## ASSIGNED TASK
Below is a block of records: output all of them exactly and leave out the pictures.

+---+

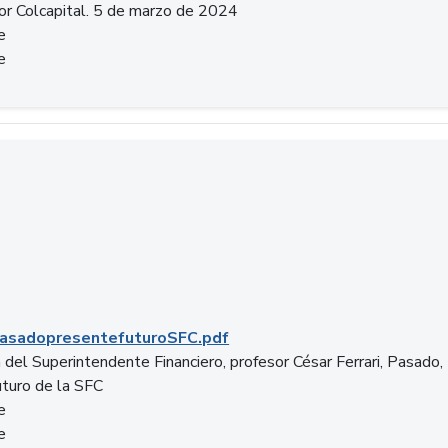
or Colcapital. 5 de marzo de 2024
e
e
.pdf
asadopresentefuturoSFC.pdf
 del Superintendente Financiero, profesor César Ferrari, Pasado,
uturo de la SFC
e
e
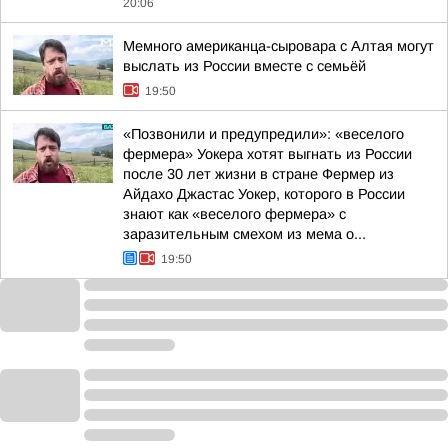
20:06
Мемного американца-сыровара с Алтая могут
выслать из России вместе с семьёй
19:50
«Позвонили и предупредили»: «веселого
фермера» Уокера хотят выгнать из России
после 30 лет жизни в стране Фермер из
Айдахо Джастас Уокер, которого в России
знают как «веселого фермера» с
заразительным смехом из мема о...
19:50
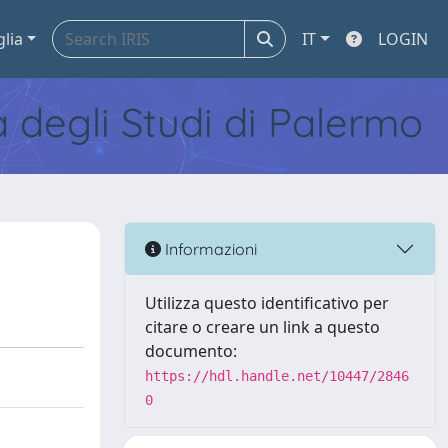
glia
IT
LOGIN
tà degli Studi di Palermo
Informazioni
Utilizza questo identificativo per
citare o creare un link a questo
documento:
https://hdl.handle.net/10447/2846
0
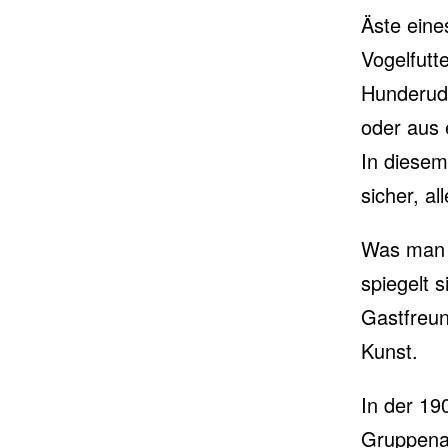
Äste eine
Vogelfutt
Hunderude
oder aus 
In diesem
sicher, al
Was man h
spiegelt 
Gastfreun
Kunst.
In der 19
Gruppenau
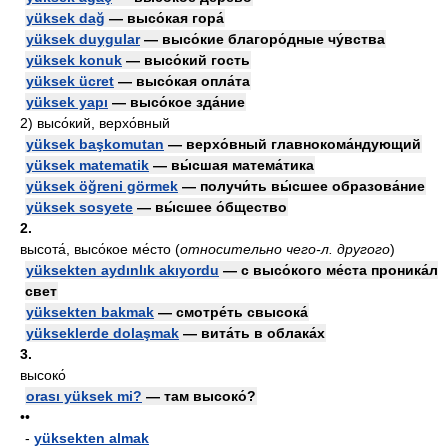
yüksek dağ
— высо́кая гора́
yüksek duygular
— высо́кие благоро́дные чу́вства
yüksek konuk
— высо́кий гость
yüksek ücret
— высо́кая опла́та
yüksek yapı
— высо́кое зда́ние
2)
высо́кий, верхо́вный
yüksek başkomutan
— верхо́вный главнокома́ндующий
yüksek matematik
— вы́сшая матема́тика
yüksek öğreni görmek
— получи́ть вы́сшее образова́ние
yüksek sosyete
— вы́сшее о́бщество
2.
высота́, высо́кое ме́сто
(
относительно чего-л. другого
)
yüksekten aydınlık akıyordu
— с высо́кого ме́ста проника́л
свет
yüksekten bakmak
— смотре́ть свысока́
yükseklerde dolaşmak
— вита́ть в облака́х
3.
высоко́
orası yüksek mi?
— там высоко́?
••
-
yüksekten almak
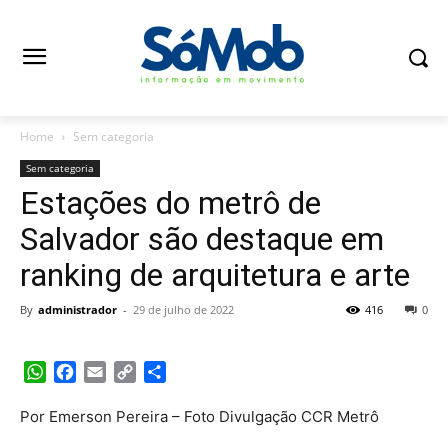
Home
Sem categoria
Sem categoria
Estações do metrô de
Salvador são destaque em
ranking de arquitetura e arte
By
administrador
-
29 de julho de 2022
416
0
WhatsApp
Facebook
Email
Copy
Share
Link
Por Emerson Pereira – Foto Divulgação CCR Metrô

+---+

## EXERCISE RESPONSE
or Colcapital. 5 de marzo de 2024
e
e
.pdf
asadopresentefuturoSFC.pdf
 del Superintendente Financiero, profesor César Ferrari, Pasado,
uturo de la SFC
e
e
20:06
Мемного американца-сыровара с Алтая могут
выслать из России вместе с семьёй
19:50
«Позвонили и предупредили»: «веселого
фермера» Уокера хотят выгнать из России
после 30 лет жизни в стране Фермер из
Айдахо Джастас Уокер, которого в России
знают как «веселого фермера» с
заразительным смехом из мема о...
19:50
glia
IT
LOGIN
tà degli Studi di Palermo
Informazioni
Utilizza questo identificativo per
citare o creare un link a questo
documento:
https://hdl.handle.net/10447/2846
0
Äste eine
Vogelfutt
Hunderude
oder aus 
In diesem
sicher, al
Was man h
spiegelt 
Gastfreun
Kunst.
In der 19
Gruppenau
yüksek dağ
— высо́кая гора́
yüksek duygular
— высо́кие благоро́дные чу́вства
yüksek konuk
— высо́кий гость
yüksek ücret
— высо́кая опла́та
yüksek yapı
— высо́кое зда́ние
2)
высо́кий, верхо́вный
yüksek başkomutan
— верхо́вный главнокома́ндующий
yüksek matematik
— вы́сшая матема́тика
yüksek öğreni görmek
— получи́ть вы́сшее образова́ние
yüksek sosyete
— вы́сшее о́бщество
2.
высота́, высо́кое ме́сто
(
относительно чего-л. другого
)
yüksekten aydınlık akıyordu
— с высо́кого ме́ста проника́л
свет
yüksekten bakmak
— смотре́ть свысока́
yükseklerde dolaşmak
— вита́ть в облака́х
3.
высоко́
orası yüksek mi?
— там высоко́?
••
-
yüksekten almak
Home
Sem categoria
Sem categoria
Estações do metrô de
Salvador são destaque em
ranking de arquitetura e arte
By
administrador
-
29 de julho de 2022
416
0
WhatsApp
Facebook
Email
Copy
Share
Link
Por Emerson Pereira – Foto Divulgação CCR Metrô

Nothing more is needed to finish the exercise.